N.I.C.E.

N.I.C.E.

Wednesday, March 4, 2015

Health Disparities Was ATopic for The Tau Rho Oratorical Contest At UM and a Naturalista Won! : Limited Black Faculty Numbers Up For Discussion Next?

   Very soon, I will give a talk at Teachers College Columbia University.  My Keynote Speech is entitled "An Exploration of the Convergence of Unjust Factors—Health Inequities, Mass Incarceration, Prison for Profit Healthcare, the School to Prison Pipe-line and Beyond—and Culturally Competent Multidisciplinary and Community Based Approaches Towards Solutions."  For more information, the link is here for the Conference: http://www.tc.columbia.edu/healthdisparitiesconference/My new book, which I am in the process of writing, to be released in 2016, will also focus on Health disparities.  Consequently, it was perfectly appropriate and exciting, when one of my former students contacted me and asked me to judge a Tao Rho Chapter of Delta Sigma Theta, Inc., Oratorical Contest about health disparities at the University of Miami, and I was thrilled to do so.   I am not a member of Delta Sigma Theta, or a member of any sorority, but nevertheless it was my honor to assist them. 
     The contestants were: 
  • Donovan Thomas 
  • Nigel Richardson 
  • Beja Turner
  • Kayla Lott
BEJA TURNER WAS THE WINNER!
    
      

     All of the contestants were excellent so it was tough to choose but Beja really did an outstanding  job of speaking about health disparities.
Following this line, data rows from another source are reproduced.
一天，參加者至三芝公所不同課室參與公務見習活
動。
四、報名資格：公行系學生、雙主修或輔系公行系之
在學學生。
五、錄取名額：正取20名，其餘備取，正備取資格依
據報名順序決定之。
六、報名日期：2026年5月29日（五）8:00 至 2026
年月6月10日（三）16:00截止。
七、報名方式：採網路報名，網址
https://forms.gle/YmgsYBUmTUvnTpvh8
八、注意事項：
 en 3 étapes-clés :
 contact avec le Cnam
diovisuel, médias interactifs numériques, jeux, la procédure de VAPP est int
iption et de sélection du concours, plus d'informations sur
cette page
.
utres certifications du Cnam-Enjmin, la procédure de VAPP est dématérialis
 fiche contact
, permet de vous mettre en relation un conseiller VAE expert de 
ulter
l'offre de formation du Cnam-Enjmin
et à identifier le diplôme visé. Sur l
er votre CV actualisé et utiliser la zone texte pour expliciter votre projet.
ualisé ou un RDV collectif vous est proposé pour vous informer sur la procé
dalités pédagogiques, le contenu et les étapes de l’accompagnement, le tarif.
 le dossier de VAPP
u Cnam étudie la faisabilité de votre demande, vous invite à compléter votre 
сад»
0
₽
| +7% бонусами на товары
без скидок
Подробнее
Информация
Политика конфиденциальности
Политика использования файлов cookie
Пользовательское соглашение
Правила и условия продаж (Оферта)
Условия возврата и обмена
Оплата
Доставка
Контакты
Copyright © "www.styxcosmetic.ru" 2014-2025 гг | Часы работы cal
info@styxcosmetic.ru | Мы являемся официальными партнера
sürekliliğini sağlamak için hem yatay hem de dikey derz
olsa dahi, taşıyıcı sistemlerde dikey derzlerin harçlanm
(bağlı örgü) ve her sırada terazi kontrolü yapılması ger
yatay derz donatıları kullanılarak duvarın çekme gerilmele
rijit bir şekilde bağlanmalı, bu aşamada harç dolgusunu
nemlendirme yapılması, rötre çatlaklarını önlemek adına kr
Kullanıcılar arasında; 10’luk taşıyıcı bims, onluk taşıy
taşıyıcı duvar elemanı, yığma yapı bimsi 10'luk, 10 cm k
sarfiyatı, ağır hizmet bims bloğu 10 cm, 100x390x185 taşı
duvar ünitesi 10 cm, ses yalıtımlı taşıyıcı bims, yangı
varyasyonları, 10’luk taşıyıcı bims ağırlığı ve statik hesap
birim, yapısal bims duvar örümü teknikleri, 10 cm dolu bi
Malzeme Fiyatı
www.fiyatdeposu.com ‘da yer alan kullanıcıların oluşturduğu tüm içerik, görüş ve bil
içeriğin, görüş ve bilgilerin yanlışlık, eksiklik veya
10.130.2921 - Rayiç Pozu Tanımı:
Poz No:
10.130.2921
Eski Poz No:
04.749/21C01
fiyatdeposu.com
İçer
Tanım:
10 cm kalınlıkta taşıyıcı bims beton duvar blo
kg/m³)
Nevertheless, before leaving the campus, I was advised by one of the judges to pick up the campus newspaper, the Miami Hurricane.  In it I found an article entitled Black Faculty Low: http://www.themiamihurricane.com/2015/02/22/black-faculty-numbers-low/.  Upon reading the article, I found it profoundly sad, to know that a young, Black, woman, student, along with  other Black students, who are so brilliantly talented and eager to have a culturally competent experience, at a university in which their tuition is extremely high, would be deprived of such an experience.  I found that the winner of the contest had stated the following in the article about Black faculty at UM:  “I rarely see them in any of our colleges and schools on campus outside of the Africana Studies department,” said Turner, a public relations co-chair for United Black Students (UBS). “My experience on campus has shown me that there’s a deficit in black teachers at UM.”  
     The Black faculty should at least be representative of the percentage of Black students at the University of Miami.   It is a top 50 school, #48, but so is the University of Florida, an athletic rival, and the latter is a state school, with a much lower cost of attendance and a more comprehensive physical environment, so I feel sad for the Black students who are not supported at UM by virtue of having significant numbers of Black Faculty, both women and men, to mentor, teach and serve as academic role models for them, although they are choosing to pay more, for the same or less, in terms of academics.  When I read the  Miami Hurricane article  it became clear to me that the Task Force mentioned in the article does not seem like a venture to be to optimistic about, particularly when it was stated in the article, by a Black administrator that "compared to the let's say top 50, our numbers are actually pretty good for Black faculty." This statement is shameful when most Black students at UM graduate without ever sitting in a course with a Black faculty member, as stated by Beja Turner above. Also, the article states that decisions, in terms of hiring, will still be made by the departments, rather than the task force, so therefore the status quo is the likely outcome. 
     Therefore, I close this post by praising the young Black students for their positive efforts, including the organizers of the event, the Oratorical contest participants and of course, the winner of said event, a Naturalista!  This was a clear indication that once again, Natural Is Cool Enough!  Hopefully, there will be a contest to discuss the limited number of Black Faculty at UM next.